**Task item**. Within the data below, copy each line where the string "current" is found.

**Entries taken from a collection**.
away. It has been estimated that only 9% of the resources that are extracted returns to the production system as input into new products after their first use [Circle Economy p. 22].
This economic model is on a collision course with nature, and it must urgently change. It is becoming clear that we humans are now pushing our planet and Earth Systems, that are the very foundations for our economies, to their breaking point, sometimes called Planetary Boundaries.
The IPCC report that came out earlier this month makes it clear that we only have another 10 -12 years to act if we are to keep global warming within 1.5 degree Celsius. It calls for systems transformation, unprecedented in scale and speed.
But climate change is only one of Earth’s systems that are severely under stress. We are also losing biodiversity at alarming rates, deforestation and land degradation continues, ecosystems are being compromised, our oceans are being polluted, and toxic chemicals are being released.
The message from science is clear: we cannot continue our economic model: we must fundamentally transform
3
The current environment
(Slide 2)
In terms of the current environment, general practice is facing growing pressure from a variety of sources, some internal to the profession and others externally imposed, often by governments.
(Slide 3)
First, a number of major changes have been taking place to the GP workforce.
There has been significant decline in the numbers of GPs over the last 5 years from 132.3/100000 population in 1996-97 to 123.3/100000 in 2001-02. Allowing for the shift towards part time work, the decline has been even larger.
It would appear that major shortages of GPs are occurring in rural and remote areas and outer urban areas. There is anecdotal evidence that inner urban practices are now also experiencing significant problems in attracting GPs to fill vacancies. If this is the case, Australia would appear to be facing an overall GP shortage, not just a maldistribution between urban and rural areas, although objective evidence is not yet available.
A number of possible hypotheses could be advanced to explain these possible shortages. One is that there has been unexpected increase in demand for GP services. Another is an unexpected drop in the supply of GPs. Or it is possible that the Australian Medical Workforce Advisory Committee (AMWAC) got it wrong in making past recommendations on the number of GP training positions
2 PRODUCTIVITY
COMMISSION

**Final answer**.
The current environment
In terms of the current environment, general practice is facing growing pressure from a variety of sources, some internal to the profession and others externally imposed, often by governments.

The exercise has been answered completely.